La préfecture de police de Paris avait interdit toute manifestation le 15 juillet autour de l’Olympia en raison de risques de troubles à l’ordre public, liés à la volonté d’opposants au président de République démocratique du Congo (RDC) Joseph Kabila d’empêcher un concert d’Héritier Watanabe, un Congolais considéré comme un soutien du pouvoir. Cela n’a pas empêché des heurts d’éclater dans le centre de Paris, entre forces de l’ordre et manifestants anti-gouvernement congolais.

Les membres des forces de l’ordre, nombreux, ont fait usage de gaz lacrymogène aux abords d’Opéra.

Une manifestante pacifique a expliqué au micro de RT qu’elle jugeait indécent l’organisation du concert de Héritier Watanabe, alors que la RDC est selon elle «en deuil».

Des opposants anti-Kabila ont scandé des slogans hostiles à… Vincent Bolloré.

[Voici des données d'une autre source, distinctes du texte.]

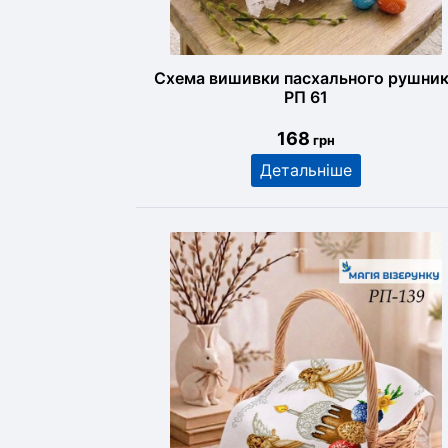
Схема вишивки пасхального рушни
РП 61
168
грн
Детальніше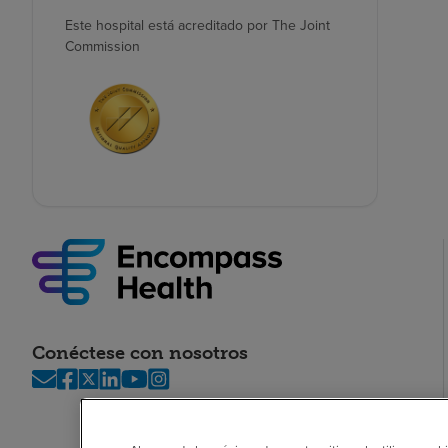
Este hospital está acreditado por The Joint
Commission
Conéctese con nosotros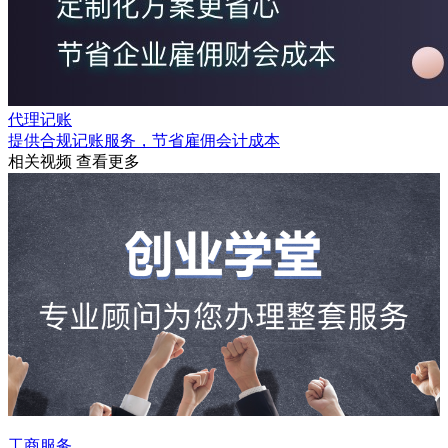
代理记账
提供合规记账服务，节省雇佣会计成本
相关视频
查看更多
工商服务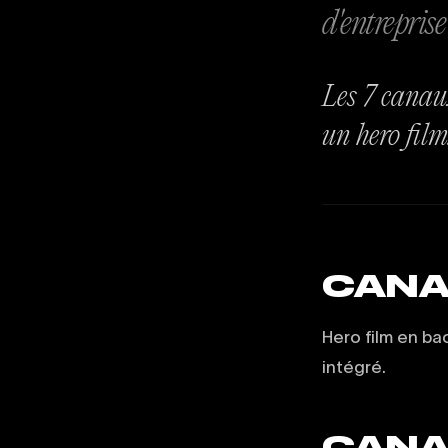
d'entreprise
Les 7 canau
un hero film
CANA
Hero film en ba
intégré.
CANAL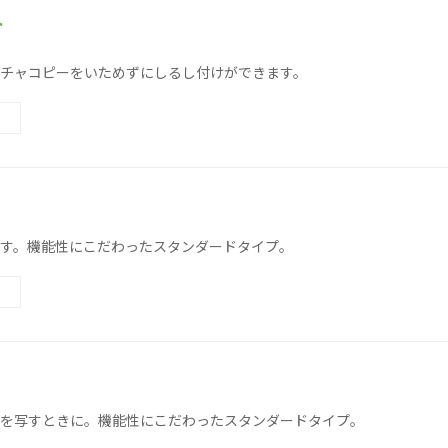
ト
チャコピーをいためずにしるし付けができます。
す。機能性にこだわったスタンダードタイプ。
を写すときに。機能性にこだわったスタンダードタイプ。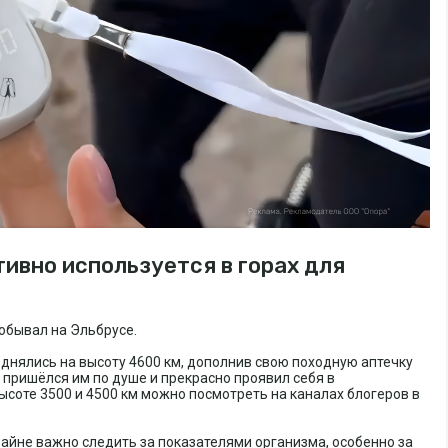
ивно используется в горах для
обывал на Эльбрусе.
однялись на высоту 4600 км, дополнив свою походную аптечку
пришёлся им по душе и прекрасно проявил себя в
ысоте 3500 и 4500 км можно посмотреть на каналах блогеров в
райне важно следить за показателями организма, особенно за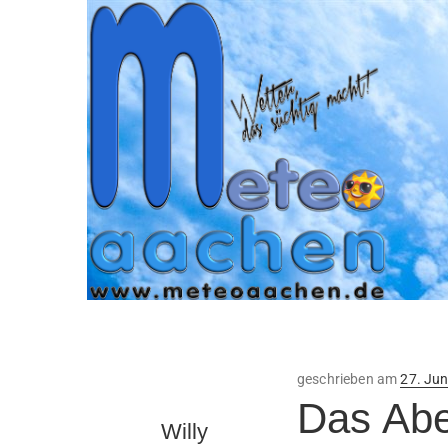
Veröffe
geschrieben am
27. Jun
am
Das Abe
Willy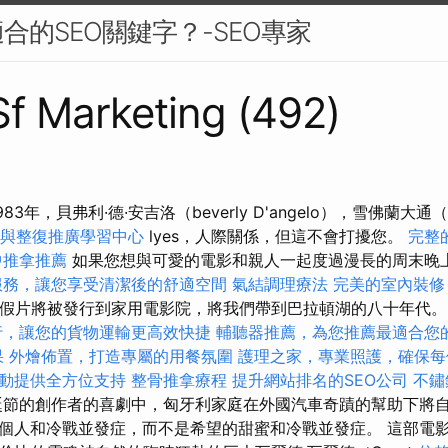
合的SEO關鍵字？-SEO專家
 Sf Marketing (492)
83年，貝弗利·德·安吉洛（beverly D'angelo），雪佛蘭大通（ch
生與整復推廣學習中心
lyes，人際關係，但這不會打擾您。
完整
中推拿推薦
如果您想與可愛的電影和親人一起度過漫長的周末晚
服務，讓您享受清潔後的舒適空間
氣結調理療法
完美的室內裝修
度假片將被發行到家用電影院，將我們帶到巴拉頓湖的八十年代
行，讓您的貨物運輸更高效快捷
輔聽器推薦，為您推薦最適合您
果
外燴佈置，打造專屬的用餐氛圍
護理之家，專業照護，確保每
動提供全方位支持
整骨推拿療程
提升網站排名的SEO公司
不鏽
節的創作者的喜劇中，匈牙利家庭在外國汽車奇蹟的幫助下將
個人和冷戰並發症，而不是希望的甜蜜和冷戰並發症。 這部電影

La préfecture de police de Paris (PP) avait affirmé avoir donné toutes instructions à ses services pour permettre au concert du chanteur Héritier Watanabe, qui débute à 20h, de se dérouler. La PP a précisé avoir pris un arrêté le 11 juillet interdisant la tenue de toute manifestation en lien avec ce concert, dans un vaste périmètre autour de l’Olympia entre 16h et minuit le 15 juillet.

La direction de la salle de spectacle parisienne avait demandé l’annulation du concert et «déposé une plainte en urgence» le 13 juillet face aux menaces «proférées dans un contexte politique complexe en RDC», selon les mots de l’une des avocates de l’Olympia, Céline Astolfe.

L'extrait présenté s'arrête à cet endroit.